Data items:
========

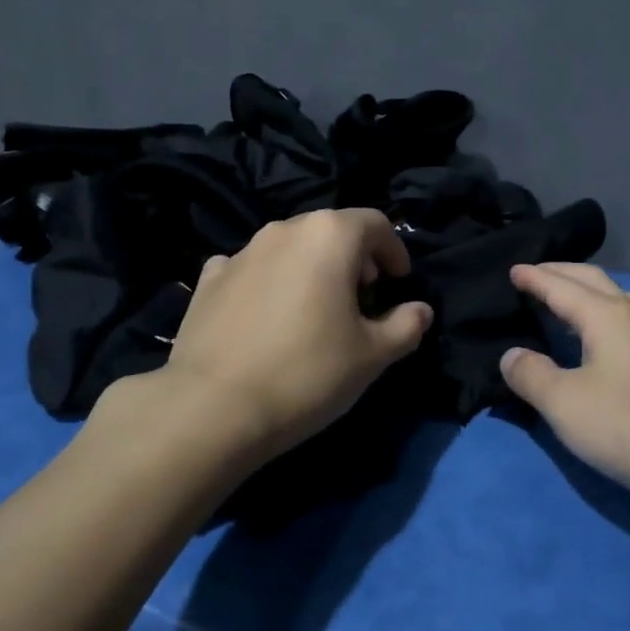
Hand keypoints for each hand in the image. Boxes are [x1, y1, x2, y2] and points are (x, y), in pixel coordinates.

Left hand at [160, 209, 433, 464]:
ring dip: (310, 268)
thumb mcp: (372, 356)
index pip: (375, 224)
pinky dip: (268, 281)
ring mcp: (241, 251)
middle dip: (353, 258)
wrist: (213, 407)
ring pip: (289, 248)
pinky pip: (250, 268)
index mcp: (329, 235)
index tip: (397, 283)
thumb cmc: (308, 373)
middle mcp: (284, 229)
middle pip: (330, 231)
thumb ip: (406, 326)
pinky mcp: (209, 279)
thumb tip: (420, 311)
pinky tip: (266, 314)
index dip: (394, 251)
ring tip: (314, 308)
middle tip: (361, 297)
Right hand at [500, 263, 629, 540]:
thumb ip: (531, 375)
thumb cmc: (629, 426)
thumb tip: (512, 356)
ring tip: (575, 303)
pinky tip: (606, 347)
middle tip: (536, 274)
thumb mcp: (564, 403)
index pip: (562, 286)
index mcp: (607, 316)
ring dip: (595, 293)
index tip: (513, 269)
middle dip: (564, 274)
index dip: (535, 277)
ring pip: (624, 301)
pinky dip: (611, 320)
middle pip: (596, 283)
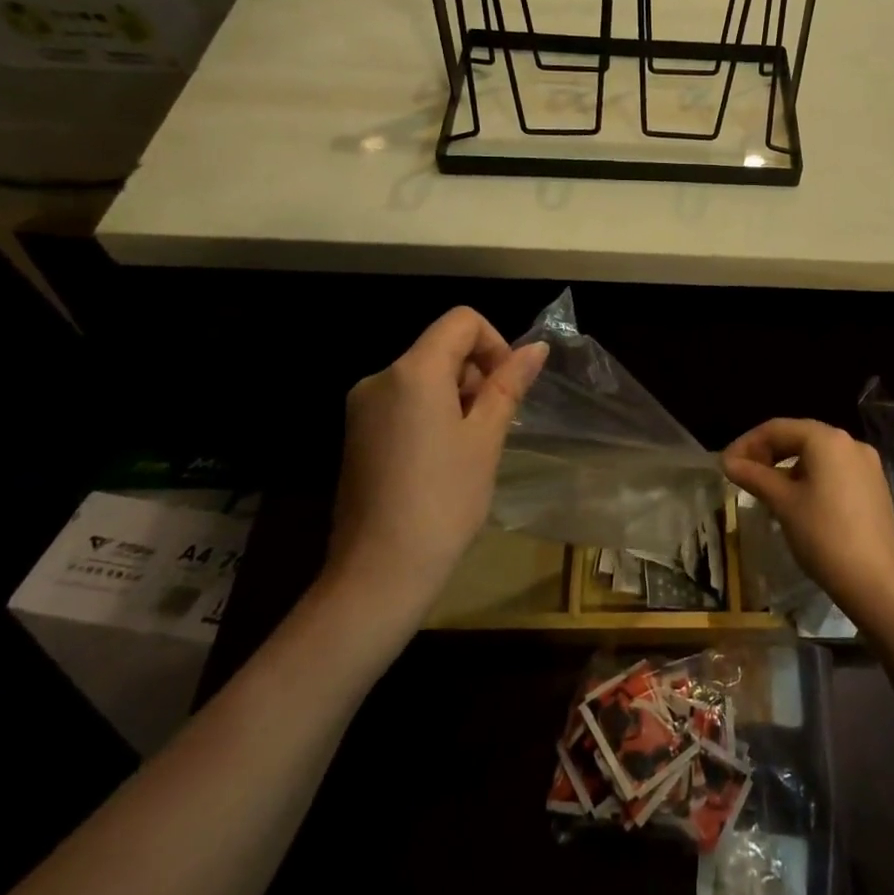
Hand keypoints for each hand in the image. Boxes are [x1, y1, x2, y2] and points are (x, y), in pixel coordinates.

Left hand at [324, 307, 547, 620]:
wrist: (378, 573)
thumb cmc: (444, 500)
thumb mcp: (486, 438)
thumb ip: (509, 385)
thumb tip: (536, 348)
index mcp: (412, 371)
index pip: (462, 321)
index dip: (495, 343)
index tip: (506, 388)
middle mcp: (380, 378)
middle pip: (441, 348)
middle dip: (476, 374)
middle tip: (492, 427)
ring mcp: (362, 408)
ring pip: (424, 377)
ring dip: (457, 397)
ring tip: (469, 449)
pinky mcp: (356, 435)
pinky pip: (404, 402)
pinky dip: (432, 414)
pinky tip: (442, 461)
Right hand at [722, 418, 893, 627]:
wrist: (876, 581)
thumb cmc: (823, 535)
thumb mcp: (783, 503)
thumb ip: (754, 476)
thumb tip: (728, 462)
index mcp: (827, 439)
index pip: (778, 429)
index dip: (748, 443)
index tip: (727, 465)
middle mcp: (850, 443)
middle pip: (800, 437)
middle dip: (768, 453)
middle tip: (743, 475)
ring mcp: (867, 465)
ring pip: (818, 455)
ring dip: (789, 467)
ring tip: (767, 491)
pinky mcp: (875, 487)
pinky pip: (835, 471)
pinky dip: (812, 478)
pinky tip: (798, 501)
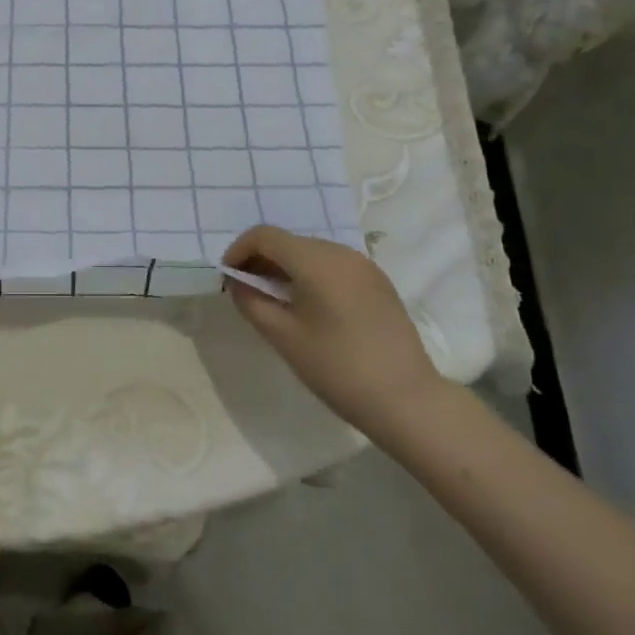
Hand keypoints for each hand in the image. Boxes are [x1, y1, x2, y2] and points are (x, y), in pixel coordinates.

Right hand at [222, 224, 444, 435]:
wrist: (406, 399)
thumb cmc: (337, 368)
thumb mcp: (283, 337)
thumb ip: (251, 302)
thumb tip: (237, 283)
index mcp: (316, 261)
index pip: (264, 236)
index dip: (238, 251)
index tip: (228, 279)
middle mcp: (341, 253)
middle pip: (289, 241)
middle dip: (260, 260)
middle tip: (246, 292)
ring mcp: (364, 266)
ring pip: (311, 252)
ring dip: (285, 268)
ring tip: (274, 301)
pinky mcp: (378, 283)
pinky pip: (333, 266)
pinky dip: (310, 275)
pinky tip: (308, 307)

========

Scan the lines above for "wrist: (378, 573)" and for "ring pip: (424, 377)". Repeat exactly the line holding each of them and every line in between.

wrist: (378, 573)
thumb cmc: (444, 500)
thumb mcp: (486, 438)
thumb ip: (509, 385)
thumb tip: (536, 348)
index mcp: (412, 371)
index pip: (462, 321)
index dip: (495, 343)
index tip: (506, 388)
middle mcp: (380, 378)
middle pip: (441, 348)
middle dip: (476, 374)
middle tip: (492, 427)
ring mcp: (362, 408)
ring pip: (424, 377)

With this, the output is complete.